Herbs grown in pots and in the garden have completely different requirements. Read seed package instructions or ask at your local garden center or nursery about your chosen plant’s specific requirements. However, here are some general guidelines on watering and feeding herbs that will keep all your plants healthy.
Beds: You can’t always fulfill all the preferences of all plants, but they will usually tolerate shared conditions as long as they’ve moist, well-drained soil. Add lots of compost into the soil to help it retain moisture and water it deeply when the top 2in (5cm) seems dry. The best time to water, if you are using an overhead sprinkler or a watering can, is in the morning, so that the sun has time to dry the leaves.
Pots: Herbs growing in pots should be watered more often than those planted in the ground, because their roots can’t travel as far to find moisture. On very warm and scorching days it’s best to water these potted plants daily, or buy drip irrigation systems and install them in each pot with set timers to automatically water them. You can help the soil conserve more water using special granules that absorb water and release it as and when needed.
Beds: Plants in open ground don’t require much feeding because their roots travel to find the nutrition they need. However, you can give them a helping hand by spreading a 2in (5cm) layer of compost over the soil surface as a mulch over winter, then working it into the soil in spring to restore nutrients. Herbs that are gathered frequently during the growing season benefit from the occasional fertilizer feed in midsummer too.

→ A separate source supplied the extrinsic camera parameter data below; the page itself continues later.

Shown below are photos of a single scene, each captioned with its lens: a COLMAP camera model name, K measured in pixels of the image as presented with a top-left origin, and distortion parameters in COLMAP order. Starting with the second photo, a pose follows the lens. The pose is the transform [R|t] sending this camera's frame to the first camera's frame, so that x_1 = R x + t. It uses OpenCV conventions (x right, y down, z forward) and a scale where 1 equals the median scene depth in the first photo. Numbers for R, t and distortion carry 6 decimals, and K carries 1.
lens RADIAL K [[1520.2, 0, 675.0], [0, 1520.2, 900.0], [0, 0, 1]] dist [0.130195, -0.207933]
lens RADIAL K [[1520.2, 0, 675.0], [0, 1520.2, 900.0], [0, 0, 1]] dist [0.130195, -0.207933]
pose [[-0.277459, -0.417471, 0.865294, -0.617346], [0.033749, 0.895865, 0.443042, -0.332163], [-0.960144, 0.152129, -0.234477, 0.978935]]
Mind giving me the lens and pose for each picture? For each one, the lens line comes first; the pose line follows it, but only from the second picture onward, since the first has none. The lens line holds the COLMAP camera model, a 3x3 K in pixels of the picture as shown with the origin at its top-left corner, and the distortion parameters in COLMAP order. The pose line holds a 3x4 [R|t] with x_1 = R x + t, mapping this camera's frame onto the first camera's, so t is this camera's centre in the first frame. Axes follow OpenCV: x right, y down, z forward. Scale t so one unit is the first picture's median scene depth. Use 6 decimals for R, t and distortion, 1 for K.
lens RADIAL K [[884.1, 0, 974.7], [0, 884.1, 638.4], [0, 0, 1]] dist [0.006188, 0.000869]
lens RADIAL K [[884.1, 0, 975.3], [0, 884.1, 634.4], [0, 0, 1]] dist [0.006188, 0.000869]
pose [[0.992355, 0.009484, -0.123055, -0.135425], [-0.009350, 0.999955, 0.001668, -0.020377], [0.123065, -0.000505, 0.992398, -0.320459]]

Pots: Potted plants also require more attention when it comes to food. It’s best to feed them with fertilizer in granules or liquid form every six weeks throughout the growing season, especially if they’re harvested frequently. Start feeding in spring when new growth appears, and scrape away the top 2in (5cm) of soil in the pot and substitute it with good, fresh soil. Stop feeding the plants in late summer, or you’ll encourage new growth when they should be slowing down before the dormant winter season.